What lines of the listing below contain the word "thích"? Copy each of them out.

* DATA FOR PROCESSING

▶

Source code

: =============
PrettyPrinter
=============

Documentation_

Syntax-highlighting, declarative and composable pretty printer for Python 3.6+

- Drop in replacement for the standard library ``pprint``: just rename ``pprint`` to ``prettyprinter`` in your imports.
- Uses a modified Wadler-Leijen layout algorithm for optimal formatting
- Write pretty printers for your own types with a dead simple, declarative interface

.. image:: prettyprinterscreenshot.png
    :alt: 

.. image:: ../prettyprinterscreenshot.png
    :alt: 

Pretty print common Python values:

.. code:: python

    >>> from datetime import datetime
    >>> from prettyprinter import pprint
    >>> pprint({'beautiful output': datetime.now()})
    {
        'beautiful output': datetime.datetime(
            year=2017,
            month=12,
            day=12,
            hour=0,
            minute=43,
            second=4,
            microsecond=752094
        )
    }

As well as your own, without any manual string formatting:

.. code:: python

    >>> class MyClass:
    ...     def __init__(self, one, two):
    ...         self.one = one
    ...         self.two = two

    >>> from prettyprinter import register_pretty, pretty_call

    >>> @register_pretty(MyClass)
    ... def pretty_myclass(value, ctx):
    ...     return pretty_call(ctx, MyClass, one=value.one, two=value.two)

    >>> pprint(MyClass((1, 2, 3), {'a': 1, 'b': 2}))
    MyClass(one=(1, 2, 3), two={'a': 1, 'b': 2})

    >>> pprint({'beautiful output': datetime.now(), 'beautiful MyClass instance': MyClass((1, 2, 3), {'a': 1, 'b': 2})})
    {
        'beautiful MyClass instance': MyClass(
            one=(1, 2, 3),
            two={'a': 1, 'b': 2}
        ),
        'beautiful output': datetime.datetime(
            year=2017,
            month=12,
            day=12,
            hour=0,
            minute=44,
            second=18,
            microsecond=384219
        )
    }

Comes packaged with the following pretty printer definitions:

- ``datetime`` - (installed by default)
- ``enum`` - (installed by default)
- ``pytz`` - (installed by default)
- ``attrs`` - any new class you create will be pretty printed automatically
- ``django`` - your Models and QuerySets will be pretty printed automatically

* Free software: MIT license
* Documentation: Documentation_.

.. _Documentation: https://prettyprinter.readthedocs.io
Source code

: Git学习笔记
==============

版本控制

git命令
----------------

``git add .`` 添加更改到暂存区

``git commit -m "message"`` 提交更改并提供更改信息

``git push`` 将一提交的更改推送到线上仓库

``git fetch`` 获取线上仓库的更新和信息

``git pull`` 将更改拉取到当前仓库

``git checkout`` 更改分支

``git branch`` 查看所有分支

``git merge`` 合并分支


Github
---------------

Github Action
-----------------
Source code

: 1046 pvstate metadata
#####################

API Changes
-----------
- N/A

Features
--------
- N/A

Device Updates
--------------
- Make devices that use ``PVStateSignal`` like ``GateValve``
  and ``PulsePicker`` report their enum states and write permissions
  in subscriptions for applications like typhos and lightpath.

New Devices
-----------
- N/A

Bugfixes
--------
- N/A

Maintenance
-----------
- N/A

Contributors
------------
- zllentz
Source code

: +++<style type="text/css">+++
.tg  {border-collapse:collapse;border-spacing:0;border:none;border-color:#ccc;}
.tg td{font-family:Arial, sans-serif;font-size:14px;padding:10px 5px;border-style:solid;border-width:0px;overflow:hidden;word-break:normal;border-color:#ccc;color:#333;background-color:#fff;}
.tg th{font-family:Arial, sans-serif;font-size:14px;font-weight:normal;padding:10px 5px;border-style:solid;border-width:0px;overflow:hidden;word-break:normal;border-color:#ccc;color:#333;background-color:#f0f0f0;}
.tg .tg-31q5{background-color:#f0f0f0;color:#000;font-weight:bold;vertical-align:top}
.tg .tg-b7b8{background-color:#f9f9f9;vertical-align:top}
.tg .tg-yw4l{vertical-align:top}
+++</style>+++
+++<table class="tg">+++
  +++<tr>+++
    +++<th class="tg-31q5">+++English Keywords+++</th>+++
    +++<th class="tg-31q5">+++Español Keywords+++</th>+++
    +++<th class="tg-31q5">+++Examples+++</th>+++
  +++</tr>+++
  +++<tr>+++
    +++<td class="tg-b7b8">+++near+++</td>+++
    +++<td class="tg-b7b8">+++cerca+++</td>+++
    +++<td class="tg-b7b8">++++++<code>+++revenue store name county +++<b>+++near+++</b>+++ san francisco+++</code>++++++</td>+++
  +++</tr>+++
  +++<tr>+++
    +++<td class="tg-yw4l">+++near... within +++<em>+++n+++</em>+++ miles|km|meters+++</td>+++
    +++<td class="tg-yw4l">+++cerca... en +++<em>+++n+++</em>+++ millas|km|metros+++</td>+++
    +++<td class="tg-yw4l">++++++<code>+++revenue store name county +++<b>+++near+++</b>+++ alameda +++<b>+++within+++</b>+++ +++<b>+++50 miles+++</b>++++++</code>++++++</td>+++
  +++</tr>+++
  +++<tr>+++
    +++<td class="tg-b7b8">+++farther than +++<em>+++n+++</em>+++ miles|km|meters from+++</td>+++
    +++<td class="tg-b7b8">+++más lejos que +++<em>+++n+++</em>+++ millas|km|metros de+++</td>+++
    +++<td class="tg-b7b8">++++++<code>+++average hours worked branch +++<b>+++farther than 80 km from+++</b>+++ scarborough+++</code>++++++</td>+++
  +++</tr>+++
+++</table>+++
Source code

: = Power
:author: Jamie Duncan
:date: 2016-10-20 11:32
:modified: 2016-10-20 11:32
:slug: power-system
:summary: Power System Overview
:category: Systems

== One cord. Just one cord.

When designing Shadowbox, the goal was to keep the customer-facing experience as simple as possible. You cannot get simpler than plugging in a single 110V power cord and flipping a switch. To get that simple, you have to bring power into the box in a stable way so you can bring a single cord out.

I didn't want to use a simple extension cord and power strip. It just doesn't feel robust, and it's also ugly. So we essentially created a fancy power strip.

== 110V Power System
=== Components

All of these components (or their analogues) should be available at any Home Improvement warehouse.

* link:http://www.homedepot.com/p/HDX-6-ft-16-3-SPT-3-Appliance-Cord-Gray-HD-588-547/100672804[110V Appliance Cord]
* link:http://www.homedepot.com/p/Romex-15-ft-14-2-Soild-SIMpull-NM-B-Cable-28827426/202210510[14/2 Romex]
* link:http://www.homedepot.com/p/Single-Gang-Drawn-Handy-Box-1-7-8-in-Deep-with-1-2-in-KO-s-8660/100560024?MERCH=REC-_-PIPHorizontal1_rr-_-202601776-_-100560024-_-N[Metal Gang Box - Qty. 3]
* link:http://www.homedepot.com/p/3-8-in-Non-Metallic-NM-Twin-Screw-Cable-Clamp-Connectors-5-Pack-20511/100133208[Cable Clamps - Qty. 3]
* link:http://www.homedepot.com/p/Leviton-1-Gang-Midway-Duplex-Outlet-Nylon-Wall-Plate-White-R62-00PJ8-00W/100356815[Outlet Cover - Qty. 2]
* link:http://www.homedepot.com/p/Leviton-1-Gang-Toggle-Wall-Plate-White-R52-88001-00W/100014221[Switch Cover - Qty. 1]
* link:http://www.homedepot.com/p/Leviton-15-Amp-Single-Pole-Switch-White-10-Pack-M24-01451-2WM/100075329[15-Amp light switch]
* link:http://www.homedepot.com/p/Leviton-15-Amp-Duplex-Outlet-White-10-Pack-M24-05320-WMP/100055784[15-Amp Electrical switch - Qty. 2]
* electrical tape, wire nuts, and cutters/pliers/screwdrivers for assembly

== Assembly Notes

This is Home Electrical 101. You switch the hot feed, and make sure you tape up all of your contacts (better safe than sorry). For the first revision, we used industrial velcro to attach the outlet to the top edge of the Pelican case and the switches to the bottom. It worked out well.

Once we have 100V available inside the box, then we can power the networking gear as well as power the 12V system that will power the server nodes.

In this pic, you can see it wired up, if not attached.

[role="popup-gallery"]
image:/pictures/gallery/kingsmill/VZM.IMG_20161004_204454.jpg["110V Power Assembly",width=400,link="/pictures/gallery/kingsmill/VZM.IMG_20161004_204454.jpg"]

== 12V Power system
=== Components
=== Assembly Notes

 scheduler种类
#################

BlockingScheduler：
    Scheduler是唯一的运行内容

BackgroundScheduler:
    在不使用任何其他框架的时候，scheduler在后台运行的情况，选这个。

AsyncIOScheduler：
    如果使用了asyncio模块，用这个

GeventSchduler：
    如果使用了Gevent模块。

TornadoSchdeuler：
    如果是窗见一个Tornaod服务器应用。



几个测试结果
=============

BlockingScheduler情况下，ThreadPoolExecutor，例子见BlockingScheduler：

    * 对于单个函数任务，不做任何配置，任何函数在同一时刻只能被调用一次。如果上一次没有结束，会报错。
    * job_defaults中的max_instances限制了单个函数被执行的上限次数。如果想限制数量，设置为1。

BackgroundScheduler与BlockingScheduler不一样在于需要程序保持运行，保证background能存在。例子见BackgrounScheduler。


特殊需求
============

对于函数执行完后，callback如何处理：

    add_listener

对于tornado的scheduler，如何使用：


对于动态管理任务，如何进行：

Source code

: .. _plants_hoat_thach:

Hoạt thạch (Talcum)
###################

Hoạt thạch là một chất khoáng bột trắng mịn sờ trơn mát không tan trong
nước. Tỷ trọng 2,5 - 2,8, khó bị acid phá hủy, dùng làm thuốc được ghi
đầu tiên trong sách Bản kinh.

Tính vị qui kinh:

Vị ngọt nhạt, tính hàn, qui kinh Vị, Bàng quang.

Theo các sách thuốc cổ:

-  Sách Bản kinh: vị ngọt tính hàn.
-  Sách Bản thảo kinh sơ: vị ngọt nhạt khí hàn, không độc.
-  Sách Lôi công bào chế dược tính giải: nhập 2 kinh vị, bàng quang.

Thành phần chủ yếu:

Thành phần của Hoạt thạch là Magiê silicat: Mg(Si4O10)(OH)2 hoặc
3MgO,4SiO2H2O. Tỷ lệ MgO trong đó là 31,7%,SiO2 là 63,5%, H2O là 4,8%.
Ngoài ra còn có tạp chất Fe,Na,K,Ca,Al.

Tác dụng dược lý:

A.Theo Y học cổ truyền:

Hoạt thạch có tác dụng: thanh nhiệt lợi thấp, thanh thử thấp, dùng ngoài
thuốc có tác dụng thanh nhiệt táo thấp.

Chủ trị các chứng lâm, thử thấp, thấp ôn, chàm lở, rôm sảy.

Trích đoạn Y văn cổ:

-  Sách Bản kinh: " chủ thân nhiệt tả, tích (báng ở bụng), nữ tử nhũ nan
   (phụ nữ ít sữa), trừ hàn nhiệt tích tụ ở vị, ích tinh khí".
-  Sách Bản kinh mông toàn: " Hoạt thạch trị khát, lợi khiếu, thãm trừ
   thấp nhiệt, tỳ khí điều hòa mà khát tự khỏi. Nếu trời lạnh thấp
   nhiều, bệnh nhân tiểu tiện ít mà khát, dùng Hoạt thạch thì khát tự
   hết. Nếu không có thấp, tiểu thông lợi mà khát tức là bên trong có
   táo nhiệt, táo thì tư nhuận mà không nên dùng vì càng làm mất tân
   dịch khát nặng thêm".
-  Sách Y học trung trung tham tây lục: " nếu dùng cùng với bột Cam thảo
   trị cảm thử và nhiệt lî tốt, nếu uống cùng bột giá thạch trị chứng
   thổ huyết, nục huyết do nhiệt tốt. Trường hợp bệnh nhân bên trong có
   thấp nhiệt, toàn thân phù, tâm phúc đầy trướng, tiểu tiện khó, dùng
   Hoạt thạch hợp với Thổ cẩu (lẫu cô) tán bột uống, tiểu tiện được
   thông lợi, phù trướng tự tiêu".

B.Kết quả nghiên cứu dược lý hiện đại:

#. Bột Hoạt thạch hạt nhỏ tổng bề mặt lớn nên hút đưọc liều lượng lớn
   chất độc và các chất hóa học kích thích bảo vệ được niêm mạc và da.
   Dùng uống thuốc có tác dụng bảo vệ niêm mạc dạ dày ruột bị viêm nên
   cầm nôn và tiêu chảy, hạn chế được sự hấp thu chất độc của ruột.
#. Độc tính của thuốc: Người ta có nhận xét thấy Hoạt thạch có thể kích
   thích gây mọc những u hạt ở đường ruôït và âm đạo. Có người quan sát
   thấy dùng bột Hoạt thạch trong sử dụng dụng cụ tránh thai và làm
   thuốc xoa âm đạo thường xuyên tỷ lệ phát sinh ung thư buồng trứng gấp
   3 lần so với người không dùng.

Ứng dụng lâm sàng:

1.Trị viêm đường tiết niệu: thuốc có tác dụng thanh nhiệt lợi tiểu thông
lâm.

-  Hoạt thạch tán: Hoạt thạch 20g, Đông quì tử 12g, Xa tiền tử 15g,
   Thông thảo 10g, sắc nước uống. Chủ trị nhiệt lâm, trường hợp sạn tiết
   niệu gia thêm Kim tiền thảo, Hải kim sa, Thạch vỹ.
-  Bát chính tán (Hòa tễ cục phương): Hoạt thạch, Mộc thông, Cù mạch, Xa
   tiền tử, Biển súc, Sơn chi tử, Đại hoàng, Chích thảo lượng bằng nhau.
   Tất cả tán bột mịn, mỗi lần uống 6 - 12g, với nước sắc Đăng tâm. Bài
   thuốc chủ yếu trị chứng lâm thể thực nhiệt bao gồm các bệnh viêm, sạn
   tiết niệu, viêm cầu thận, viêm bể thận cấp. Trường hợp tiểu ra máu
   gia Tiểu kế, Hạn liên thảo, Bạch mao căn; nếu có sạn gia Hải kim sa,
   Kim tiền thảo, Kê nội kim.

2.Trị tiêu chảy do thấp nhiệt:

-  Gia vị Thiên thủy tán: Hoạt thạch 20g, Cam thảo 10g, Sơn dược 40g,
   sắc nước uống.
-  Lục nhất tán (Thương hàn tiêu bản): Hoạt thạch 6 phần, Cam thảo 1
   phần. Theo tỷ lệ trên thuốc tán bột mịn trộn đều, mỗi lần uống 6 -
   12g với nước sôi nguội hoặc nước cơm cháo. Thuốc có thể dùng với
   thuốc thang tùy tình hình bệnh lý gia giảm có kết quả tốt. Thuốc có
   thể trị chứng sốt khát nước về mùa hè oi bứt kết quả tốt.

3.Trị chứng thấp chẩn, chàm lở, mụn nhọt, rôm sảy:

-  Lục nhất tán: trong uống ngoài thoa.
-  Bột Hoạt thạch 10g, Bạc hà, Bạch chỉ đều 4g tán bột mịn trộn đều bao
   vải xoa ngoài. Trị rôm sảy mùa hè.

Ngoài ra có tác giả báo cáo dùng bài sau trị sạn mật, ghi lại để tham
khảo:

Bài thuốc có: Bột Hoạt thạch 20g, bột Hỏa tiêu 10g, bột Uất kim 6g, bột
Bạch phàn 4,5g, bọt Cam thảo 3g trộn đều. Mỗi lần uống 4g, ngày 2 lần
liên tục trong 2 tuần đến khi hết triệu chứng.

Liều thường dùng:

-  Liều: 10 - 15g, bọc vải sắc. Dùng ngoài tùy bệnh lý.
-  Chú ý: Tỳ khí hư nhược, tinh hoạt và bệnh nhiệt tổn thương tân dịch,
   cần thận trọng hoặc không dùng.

◀

* ANSWER BOX
   chất độc và các chất hóa học kích thích bảo vệ được niêm mạc và da.
   thích gây mọc những u hạt ở đường ruôït và âm đạo. Có người quan sát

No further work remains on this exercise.